Stored data entries
[Start of Attachment]

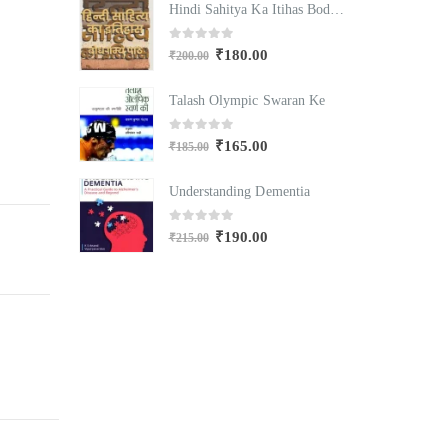
Hindi Sahitya Ka Itihas Bodhgamya Path
Hindi Sahitya Ka Itihas Bodhgamya Path
0
out of 5
₹
180.00
₹
200.00
₹
Swaran Ke
Talash Olympic Swaran Ke
T
0
out of 5
₹
165.00
₹
185.00
₹
mentia
Understanding Dementia
U
0
out of 5
₹
190.00
₹
215.00
₹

[End of Attachment]

● WHAT IS EXPECTED
Repeat all the records above exactly, leaving out any pictures.

● RESULT FOR THIS EXERCISE
Hindi Sahitya Ka Itihas Bodhgamya Path
Hindi Sahitya Ka Itihas Bodhgamya Path
0
out of 5
₹
180.00
₹
200.00
₹
Swaran Ke
Talash Olympic Swaran Ke
T
0
out of 5
₹
165.00
₹
185.00
₹
mentia
Understanding Dementia
U
0
out of 5
₹
190.00
₹
215.00
₹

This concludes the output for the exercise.